Frank Cusack put forth on 1/20/2011 2:30 PM:
On 1/20/11 12:06 AM -0600 Stan Hoeppner wrote:
This is amusing considering XFS is hands down the best filesystem available on any platform, including ZFS. Others are simply ignorant and repeat what they've heard without looking for current information.
Your pronouncement that others are simply ignorant is telling.
So is your intentionally quoting me out of context. In context:
Me: "Prior to 2007 there was a bug in XFS that caused filesystem corruption upon power loss under some circumstances--actual FS corruption, not simply zeroing of files that hadn't been fully committed to disk. Many (uneducated) folk in the Linux world still to this day tell others to NOT use XFS because "Power loss will always corrupt your file system." Some probably know better but are EXT or JFS (or god forbid, BTRFS) fans and spread fud regarding XFS. This is amusing considering XFS is hands down the best filesystem available on any platform, including ZFS. Others are simply ignorant and repeat what they've heard without looking for current information."
The "ignorant" are those who blindly accept the false words of others regarding 4+ year old "XFS corruption on power fail" as being true today. They accept but without verification. Hence the "rumor" persists in many places.
In my desire to be brief I didn't fully/correctly explain how delayed logging works. I attempted a simplified explanation that I thought most would understand. Here is the design document: http://oss.sgi.com/archives/xfs/2010-05/msg00329.html
I guess I understand your championing of it if you consider that a design document. That brief piece of email hardly describes it at all, and the performance numbers are pretty worthless (due to the caveat that barriers are disabled).
You quoted me out of context again, intentionally leaving out the double paste error I made of the same URL.
Me: "In my desire to be brief I didn't fully/correctly explain how delayed logging works. I attempted a simplified explanation that I thought most would understand. Here is the design document: http://oss.sgi.com/archives/xfs/2010-05/msg00329.html
Early performance numbers: http://oss.sgi.com/archives/xfs/2010-05/msg00329.html"

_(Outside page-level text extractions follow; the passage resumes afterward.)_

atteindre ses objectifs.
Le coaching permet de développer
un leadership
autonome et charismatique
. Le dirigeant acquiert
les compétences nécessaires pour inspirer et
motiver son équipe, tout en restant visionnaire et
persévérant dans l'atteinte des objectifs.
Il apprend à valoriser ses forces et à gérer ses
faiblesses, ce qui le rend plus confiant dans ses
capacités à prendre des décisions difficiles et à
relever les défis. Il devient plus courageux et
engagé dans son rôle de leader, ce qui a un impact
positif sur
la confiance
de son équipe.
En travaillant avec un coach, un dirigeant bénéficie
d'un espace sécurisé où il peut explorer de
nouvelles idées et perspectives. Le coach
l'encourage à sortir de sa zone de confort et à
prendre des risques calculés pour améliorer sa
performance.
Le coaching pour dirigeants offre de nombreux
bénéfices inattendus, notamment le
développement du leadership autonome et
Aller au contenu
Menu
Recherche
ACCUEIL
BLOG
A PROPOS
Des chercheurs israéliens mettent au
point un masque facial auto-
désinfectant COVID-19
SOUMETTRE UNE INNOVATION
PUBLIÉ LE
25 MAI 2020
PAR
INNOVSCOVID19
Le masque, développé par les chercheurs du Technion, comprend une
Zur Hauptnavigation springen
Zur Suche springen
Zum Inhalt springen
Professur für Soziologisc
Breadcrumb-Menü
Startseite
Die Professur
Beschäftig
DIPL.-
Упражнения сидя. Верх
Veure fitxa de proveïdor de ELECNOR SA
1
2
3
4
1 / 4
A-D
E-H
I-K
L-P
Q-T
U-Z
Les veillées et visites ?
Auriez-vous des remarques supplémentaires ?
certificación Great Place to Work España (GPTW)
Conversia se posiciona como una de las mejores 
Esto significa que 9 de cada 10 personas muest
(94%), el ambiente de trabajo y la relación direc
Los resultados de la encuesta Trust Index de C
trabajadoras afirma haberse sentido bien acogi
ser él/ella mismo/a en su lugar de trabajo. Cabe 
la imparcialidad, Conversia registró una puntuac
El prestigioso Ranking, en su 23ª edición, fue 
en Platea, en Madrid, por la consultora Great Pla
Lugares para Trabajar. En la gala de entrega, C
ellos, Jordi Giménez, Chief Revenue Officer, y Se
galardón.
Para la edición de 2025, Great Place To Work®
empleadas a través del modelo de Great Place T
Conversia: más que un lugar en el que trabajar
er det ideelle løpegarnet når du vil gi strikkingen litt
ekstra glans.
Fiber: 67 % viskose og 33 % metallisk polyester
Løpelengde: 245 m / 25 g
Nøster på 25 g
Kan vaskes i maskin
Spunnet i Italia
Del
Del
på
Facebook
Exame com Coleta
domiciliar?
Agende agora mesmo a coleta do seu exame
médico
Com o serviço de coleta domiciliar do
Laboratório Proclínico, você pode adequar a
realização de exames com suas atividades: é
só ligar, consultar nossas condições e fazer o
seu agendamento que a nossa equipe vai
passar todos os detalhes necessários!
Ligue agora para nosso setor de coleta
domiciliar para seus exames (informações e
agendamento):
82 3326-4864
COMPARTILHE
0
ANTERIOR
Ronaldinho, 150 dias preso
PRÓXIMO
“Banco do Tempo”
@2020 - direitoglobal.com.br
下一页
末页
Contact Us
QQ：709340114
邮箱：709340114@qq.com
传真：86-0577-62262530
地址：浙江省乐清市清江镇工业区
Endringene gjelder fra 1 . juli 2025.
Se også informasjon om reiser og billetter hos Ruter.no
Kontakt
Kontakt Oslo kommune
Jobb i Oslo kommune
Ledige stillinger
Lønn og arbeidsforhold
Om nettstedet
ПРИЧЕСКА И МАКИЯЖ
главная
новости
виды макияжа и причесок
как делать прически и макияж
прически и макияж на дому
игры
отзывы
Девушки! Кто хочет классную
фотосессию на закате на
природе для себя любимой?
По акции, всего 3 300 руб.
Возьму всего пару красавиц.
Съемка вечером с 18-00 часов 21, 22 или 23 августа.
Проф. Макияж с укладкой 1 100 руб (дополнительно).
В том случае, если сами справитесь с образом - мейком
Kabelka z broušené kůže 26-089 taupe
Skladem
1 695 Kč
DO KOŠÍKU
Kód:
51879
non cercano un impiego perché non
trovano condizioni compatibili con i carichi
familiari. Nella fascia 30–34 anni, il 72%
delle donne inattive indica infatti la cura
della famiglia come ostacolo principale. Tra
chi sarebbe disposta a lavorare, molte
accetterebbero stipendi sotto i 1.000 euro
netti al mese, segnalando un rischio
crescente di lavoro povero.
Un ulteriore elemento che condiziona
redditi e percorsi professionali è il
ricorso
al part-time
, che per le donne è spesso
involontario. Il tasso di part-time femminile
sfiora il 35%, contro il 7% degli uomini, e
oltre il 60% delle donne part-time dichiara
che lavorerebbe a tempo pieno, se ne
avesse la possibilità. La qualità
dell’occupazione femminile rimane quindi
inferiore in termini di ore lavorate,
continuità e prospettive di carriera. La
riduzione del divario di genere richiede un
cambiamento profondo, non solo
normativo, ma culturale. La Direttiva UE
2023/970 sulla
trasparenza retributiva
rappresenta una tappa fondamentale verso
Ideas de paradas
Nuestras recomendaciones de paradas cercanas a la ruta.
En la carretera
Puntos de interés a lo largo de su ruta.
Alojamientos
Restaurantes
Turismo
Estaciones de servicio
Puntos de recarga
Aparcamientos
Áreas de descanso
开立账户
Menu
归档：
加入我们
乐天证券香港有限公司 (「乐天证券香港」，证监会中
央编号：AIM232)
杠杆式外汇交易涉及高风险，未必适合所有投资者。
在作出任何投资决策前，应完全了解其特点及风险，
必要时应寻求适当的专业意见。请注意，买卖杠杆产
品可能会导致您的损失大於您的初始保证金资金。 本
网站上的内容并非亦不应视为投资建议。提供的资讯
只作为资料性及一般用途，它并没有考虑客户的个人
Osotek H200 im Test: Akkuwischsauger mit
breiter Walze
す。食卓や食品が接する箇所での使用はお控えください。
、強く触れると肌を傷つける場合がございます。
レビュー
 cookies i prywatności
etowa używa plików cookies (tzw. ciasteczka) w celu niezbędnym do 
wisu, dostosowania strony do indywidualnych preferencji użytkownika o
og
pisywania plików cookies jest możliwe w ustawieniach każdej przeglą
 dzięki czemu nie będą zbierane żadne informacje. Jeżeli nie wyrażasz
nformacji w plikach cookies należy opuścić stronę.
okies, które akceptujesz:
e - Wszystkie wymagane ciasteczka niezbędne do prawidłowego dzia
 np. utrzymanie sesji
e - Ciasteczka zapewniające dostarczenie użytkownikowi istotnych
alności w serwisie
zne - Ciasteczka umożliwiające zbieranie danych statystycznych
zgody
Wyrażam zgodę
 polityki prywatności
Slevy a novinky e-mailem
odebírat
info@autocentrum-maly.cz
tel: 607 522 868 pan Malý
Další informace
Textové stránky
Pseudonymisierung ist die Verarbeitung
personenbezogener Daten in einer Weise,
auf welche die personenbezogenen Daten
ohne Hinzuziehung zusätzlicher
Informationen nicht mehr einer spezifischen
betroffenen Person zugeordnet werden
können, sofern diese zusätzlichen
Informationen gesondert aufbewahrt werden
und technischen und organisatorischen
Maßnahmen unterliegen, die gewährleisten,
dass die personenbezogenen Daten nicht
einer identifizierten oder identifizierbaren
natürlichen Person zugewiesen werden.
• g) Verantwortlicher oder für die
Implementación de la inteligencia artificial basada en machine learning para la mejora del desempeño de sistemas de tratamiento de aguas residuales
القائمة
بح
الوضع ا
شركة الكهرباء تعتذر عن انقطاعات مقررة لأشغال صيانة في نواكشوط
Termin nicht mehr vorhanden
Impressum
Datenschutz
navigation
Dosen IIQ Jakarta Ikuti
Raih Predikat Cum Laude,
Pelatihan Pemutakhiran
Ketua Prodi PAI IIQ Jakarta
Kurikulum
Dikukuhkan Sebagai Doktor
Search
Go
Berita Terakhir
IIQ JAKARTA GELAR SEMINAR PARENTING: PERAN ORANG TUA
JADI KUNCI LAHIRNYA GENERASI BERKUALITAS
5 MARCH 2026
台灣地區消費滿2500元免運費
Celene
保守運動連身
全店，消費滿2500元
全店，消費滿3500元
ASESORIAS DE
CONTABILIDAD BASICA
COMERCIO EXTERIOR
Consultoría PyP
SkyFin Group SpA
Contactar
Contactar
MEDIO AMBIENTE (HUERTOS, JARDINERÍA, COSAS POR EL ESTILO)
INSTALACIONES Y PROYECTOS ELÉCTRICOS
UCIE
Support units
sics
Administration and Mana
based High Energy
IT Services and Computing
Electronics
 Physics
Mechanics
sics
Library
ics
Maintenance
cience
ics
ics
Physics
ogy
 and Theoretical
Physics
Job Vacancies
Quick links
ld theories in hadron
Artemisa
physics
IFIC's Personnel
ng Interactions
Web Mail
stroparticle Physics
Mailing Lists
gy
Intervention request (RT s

Note the double URL paste error? Frank? Why did you twist an honest mistake into something it's not? Here's the correct link:
http://git.kernel.org/?p=linux/kernel/git/torvalds/linux-2.6.git;a=blob;f=Do...
Given the paragraph in the "design document":
Stop being an ass. Or get off yours and Google instead of requiring me to spoon feed you.
The best IO behaviour comes from the delayed logging version of XFS, with the lowest bandwidth and iops to sustain the highest performance. All the IO is to the log - no metadata is written to disk at all, which is the way this test should execute. As a result, the delayed logging code was the only configuration not limited by the IO subsystem - instead it was completely CPU bound (8 CPUs worth)...
it is indeed a "ram spooler", for metadata, which is a standard (and good) approach. That's not a side effect, that's the design. AFAICT from the brief description anyway.
As you'll see in the design doc, that's not the intention of the patch. XFS already had a delayed metadata update design, but it was terribly inefficient in implementation. Dave increased the efficiency several fold. The reason I mentioned it on Dovecot is that it directly applies to large/busy maildir style mail stores.
XFS just clobbers all other filesystems in parallel workload performance, but historically its metadata performance was pretty anemic, about half that of other FSes. Thus, parallel creates and deletes of large numbers of small files were horrible. This patch fixes that issue, and brings the metadata performance of XFS up to the level of EXT3/4, Reiser, and others, for single process/thread workloads, and far surpasses their performance with large parallel process/thread workloads, as is shown in the email I linked.
This now makes XFS the perfect Linux FS for maildir and [s/m]dbox on moderate to heavy load IMAP servers. Actually it's now the perfect filesystem for all Linux server workloads. Previously it was for all workloads but metadata heavy ones.
This is guaranteed to lose data on power loss or drive failure.
On power loss, on a busy system, yes. Due to a single drive failure? That's totally incorrect. How are you coming to that conclusion?
As with with every modern Linux filesystem that uses the kernel buffer cache, which is, all of them, you will lose in flight data that's in the buffer cache when power drops.
Performance always has a trade off. The key here is that the filesystem isn't corrupted due to this metadata loss. Solaris with ZFS has the same issues. One can't pipeline anything in a block device queue and not have some data loss on power failure, period. If one syncs every write then you have no performance. Solaris and ZFS included.
-- Stan